The ability to do this goes back to culture. You need to be operating in an environment that supports ethical decision-making, Fredeen noted. There must be a willingness to be open about an issue and an atmosphere that allows workers to report what they perceive as problems without fear of pre-judgment or retaliation. “If speaking up is dangerous,” she said, “silence is the employee’s only option.”
Content and delivery method matter, too. Content must be current, relevant and challenging with practical behavioral tips on solving problems. It should cover genuine problems employees are facing with steps and solutions they can reasonably take.
Content dovetails with a culture that encourages reporting, too. After all, employees can't be expected to speak up if they don't know what you want them to speak up about. “What’s interesting was with the #MeToo sentiment, everyone knew things were happening but employees weren’t aware of what rose to the level of something that was reportable and actionable," Clark said. "They didn’t feel empowered or didn’t know when or how to report or what constituted sexual harassment.”
And content must be provided in a digestible manner. Much of the compliance training employees receive is quite legal. They tune out or forget everything before they get back to their desk. Fredeen says employees often learn better when employers provide a safe space to consider these issues. They should be allowed to think about the issue and even see themselves in the roles being demonstrated. “You want them to think 'what would I do? How would I handle this?'" she said.

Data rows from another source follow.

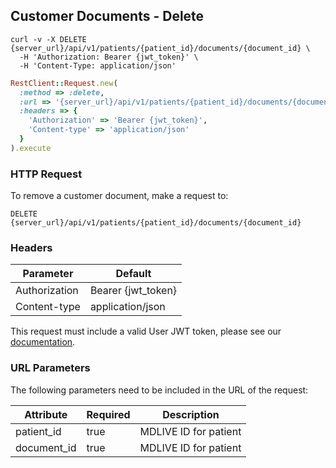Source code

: ## Customer Documents - Delete

```shell
curl -v -X DELETE {server_url}/api/v1/patients/{patient_id}/documents/{document_id} \
  -H 'Authorization: Bearer {jwt_token}' \
  -H 'Content-Type: application/json'
```

```ruby
RestClient::Request.new(
  :method => :delete,
  :url => '{server_url}/api/v1/patients/{patient_id}/documents/{document_id}',
  :headers => {
    'Authorization' => 'Bearer {jwt_token}',
    'Content-type' => 'application/json'
  }
).execute
```

### HTTP Request

To remove a customer document, make a request to:

`DELETE {server_url}/api/v1/patients/{patient_id}/documents/{document_id}`

### Headers

Parameter     | Default
--------------|------------------------
Authorization | Bearer {jwt_token}
Content-type  | application/json

This request must include a valid User JWT token, please see our [documentation](#user-tokens).

### URL Parameters

The following parameters need to be included in the URL of the request:

Attribute   | Required | Description
------------|----------|----------------------
patient_id  | true     | MDLIVE ID for patient
document_id | true     | MDLIVE ID for patient
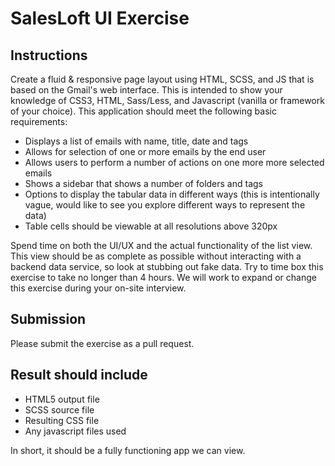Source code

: # SalesLoft UI Exercise

## Instructions
Create a fluid & responsive page layout using HTML, SCSS, and JS that is based on the Gmail's web interface. This is intended to show your knowledge of CSS3, HTML, Sass/Less, and Javascript (vanilla or framework of your choice). This application should meet the following basic requirements:

  * Displays a list of emails with name, title, date and tags
  * Allows for selection of one or more emails by the end user
  * Allows users to perform a number of actions on one more more selected emails
  * Shows a sidebar that shows a number of folders and tags
  * Options to display the tabular data in different ways (this is intentionally vague, would like to see you explore different ways to represent the data)
  * Table cells should be viewable at all resolutions above 320px

Spend time on both the UI/UX and the actual functionality of the list view. This view should be as complete as possible without interacting with a backend data service, so look at stubbing out fake data. Try to time box this exercise to take no longer than 4 hours. We will work to expand or change this exercise during your on-site interview.

## Submission

Please submit the exercise as a pull request.

## Result should include
- HTML5 output file
- SCSS source file
- Resulting CSS file
- Any javascript files used

In short, it should be a fully functioning app we can view.
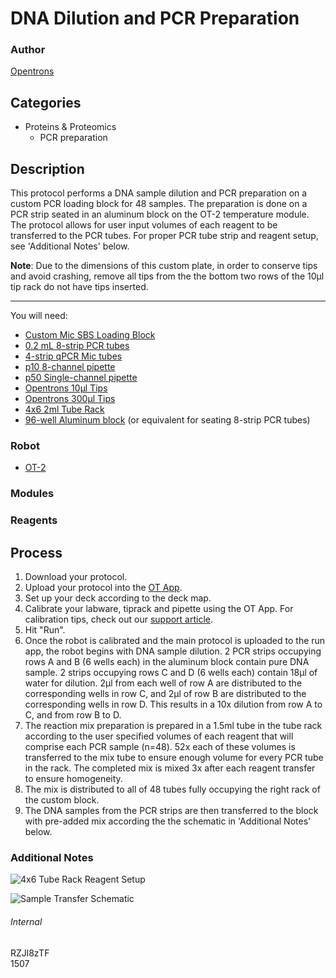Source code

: # DNA Dilution and PCR Preparation

### Author
[Opentrons](https://opentrons.com/)

## Categories
* Proteins & Proteomics
    * PCR preparation

## Description
This protocol performs a DNA sample dilution and PCR preparation on a custom PCR loading block for 48 samples. The preparation is done on a PCR strip seated in an aluminum block on the OT-2 temperature module. The protocol allows for user input volumes of each reagent to be transferred to the PCR tubes. For proper PCR tube strip and reagent setup, see 'Additional Notes' below.  

  __Note__: Due to the dimensions of this custom plate, in order to conserve tips and avoid crashing, remove all tips from the the bottom two rows of the 10µl tip rack do not have tips inserted.

---

You will need:
* [Custom Mic SBS Loading Block](https://s3-ap-southeast-2.amazonaws.com/paperform/u-4256/0/2019-02-22/2u134ra/MIC-SBSLB-A.pdf)
* [0.2 mL 8-strip PCR tubes](https://www.nerbe-plus.de/ENU/21677/Item.aspx?FromNo=21676&ItemNo=04-032-0500)
* [4-strip qPCR Mic tubes](http://www.labgene.ch/mic-real-time-pcr-system/238-4-strip-tubes-with-caps-for-mic.html)
* [p10 8-channel pipette](https://shop.opentrons.com/collections/ot-2-pipettes/products/8-channel-electronic-pipette)
* [p50 Single-channel pipette](https://shop.opentrons.com/collections/ot-2-pipettes/products/single-channel-electronic-pipette?variant=5984549077021)
* [Opentrons 10µl Tips](https://shop.opentrons.com/collections/opentrons-tips/products/opentrons-10ul-tips)
* [Opentrons 300µl Tips](https://shop.opentrons.com/collections/opentrons-tips/products/opentrons-300ul-tips)
* [4x6 2ml Tube Rack](https://shop.opentrons.com/collections/opentrons-tips/products/tube-rack-set-1)
* [96-well Aluminum block](https://shop.opentrons.com/collections/hardware-modules/products/aluminum-block-set) (or equivalent for seating 8-strip PCR tubes)

### Robot
* [OT-2](https://opentrons.com/ot-2)

### Modules

### Reagents

## Process
1. Download your protocol.
2. Upload your protocol into the [OT App](https://opentrons.com/ot-app).
3. Set up your deck according to the deck map.
4. Calibrate your labware, tiprack and pipette using the OT App. For calibration tips, check out our [support article](https://support.opentrons.com/ot-2/getting-started-software-setup/deck-calibration).
5. Hit "Run".
6. Once the robot is calibrated and the main protocol is uploaded to the run app, the robot begins with DNA sample dilution. 2 PCR strips occupying rows A and B (6 wells each) in the aluminum block contain pure DNA sample. 2 strips occupying rows C and D (6 wells each) contain 18µl of water for dilution. 2µl from each well of row A are distributed to the corresponding wells in row C, and 2µl of row B are distributed to the corresponding wells in row D. This results in a 10x dilution from row A to C, and from row B to D.
7. The reaction mix preparation is prepared in a 1.5ml tube in the tube rack according to the user specified volumes of each reagent that will comprise each PCR sample (n=48). 52x each of these volumes is transferred to the mix tube to ensure enough volume for every PCR tube in the rack. The completed mix is mixed 3x after each reagent transfer to ensure homogeneity.
8. The mix is distributed to all of 48 tubes fully occupying the right rack of the custom block.
9. The DNA samples from the PCR strips are then transferred to the block with pre-added mix according the the schematic in 'Additional Notes' below.

### Additional Notes
![4x6 Tube Rack Reagent Setup](https://s3.amazonaws.com/opentrons-protocol-library-website/custom-README-images/1507-department-of-protein-dna-interactions-institute-of-biotechnology/TubeRackSetup.png)  

![Sample Transfer Schematic](https://s3.amazonaws.com/opentrons-protocol-library-website/custom-README-images/1507-department-of-protein-dna-interactions-institute-of-biotechnology/TransferSetup.png)

###### Internal
RZJl8zTF  
1507
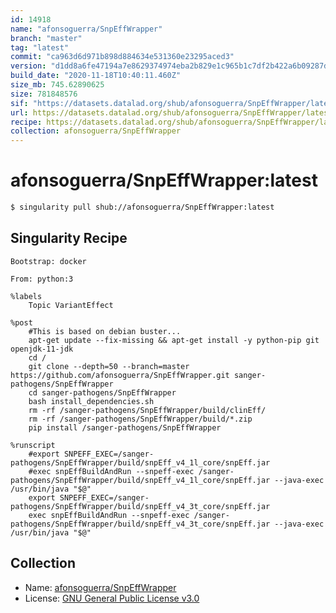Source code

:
 ```yaml
---
id: 14918
name: "afonsoguerra/SnpEffWrapper"
branch: "master"
tag: "latest"
commit: "ca963d6d971b898d884634e531360e23295aced3"
version: "d1dd8a6fe47194a7e8629374974eba2b829e1c965b1c7df2b422a6b09287d46e"
build_date: "2020-11-18T10:40:11.460Z"
size_mb: 745.62890625
size: 781848576
sif: "https://datasets.datalad.org/shub/afonsoguerra/SnpEffWrapper/latest/2020-11-18-ca963d6d-d1dd8a6f/d1dd8a6fe47194a7e8629374974eba2b829e1c965b1c7df2b422a6b09287d46e.sif"
url: https://datasets.datalad.org/shub/afonsoguerra/SnpEffWrapper/latest/2020-11-18-ca963d6d-d1dd8a6f/
recipe: https://datasets.datalad.org/shub/afonsoguerra/SnpEffWrapper/latest/2020-11-18-ca963d6d-d1dd8a6f/Singularity
collection: afonsoguerra/SnpEffWrapper
---
```


# afonsoguerra/SnpEffWrapper:latest

```bash
$ singularity pull shub://afonsoguerra/SnpEffWrapper:latest
```

## Singularity Recipe

```singularity
Bootstrap: docker

From: python:3

%labels
    Topic VariantEffect

%post
    #This is based on debian buster...
    apt-get update --fix-missing && apt-get install -y python-pip git openjdk-11-jdk
    cd /
    git clone --depth=50 --branch=master https://github.com/afonsoguerra/SnpEffWrapper.git sanger-pathogens/SnpEffWrapper
    cd sanger-pathogens/SnpEffWrapper
    bash install_dependencies.sh
    rm -rf /sanger-pathogens/SnpEffWrapper/build/clinEff/
    rm -rf /sanger-pathogens/SnpEffWrapper/build/*.zip    
    pip install /sanger-pathogens/SnpEffWrapper

%runscript
    #export SNPEFF_EXEC=/sanger-pathogens/SnpEffWrapper/build/snpEff_v4_1l_core/snpEff.jar
    #exec snpEffBuildAndRun --snpeff-exec /sanger-pathogens/SnpEffWrapper/build/snpEff_v4_1l_core/snpEff.jar --java-exec /usr/bin/java "$@"
    export SNPEFF_EXEC=/sanger-pathogens/SnpEffWrapper/build/snpEff_v4_3t_core/snpEff.jar
    exec snpEffBuildAndRun --snpeff-exec /sanger-pathogens/SnpEffWrapper/build/snpEff_v4_3t_core/snpEff.jar --java-exec /usr/bin/java "$@"
```

## Collection

 - Name: [afonsoguerra/SnpEffWrapper](https://github.com/afonsoguerra/SnpEffWrapper)
 - License: [GNU General Public License v3.0](https://api.github.com/licenses/gpl-3.0)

Both content and delivery should be personalized, too. You don't need to reinvent the wheel, but consider what your workforce needs. If you outsource this training to a vendor, find one that knows your industry or the specific problem you're facing. Training is much more likely to resonate with workers when they can see how it fits into their everyday duties.
Verifying results
Beware the trap of measuring inputs, rather than outputs, says Haugh. He believes employee surveys and benchmarking don’t necessarily prove that a compliance program is effective. Many of the metrics they analyze don’t measure ethical decision making, for example.
He recommends taking a scientific approach: measure a task with compliance risk, he suggests. For example, look at expense reporting. Start with a baseline of violations then provide a compliance tool aimed specifically to that risk, like reminding employees of their ethical obligations to complete expense reports accurately. Then measure again. “If there is a reduction of violations, and therefore remediation costs, the company is on to something,” Haugh said.
Post-training assessments that measure knowledge can help as well, Clark says. Even simple questions, like "Where do you report harassment concerns?" should be asked of people who complete the training. Basing measurements on completion rates isn't sufficient, he says. You'll want to focus on what workers are learning, not what you're teaching.
Looking forward
Behavioral science is rapidly taking businesses to a place where the compliance practices of old are going to be viewed as severely antiquated, according to Haugh. And it's more than a matter of avoiding legal pitfalls.
“Companies that embrace this new future will have an edge in ethics and compliance,” he said, “and therefore an edge in performance too.”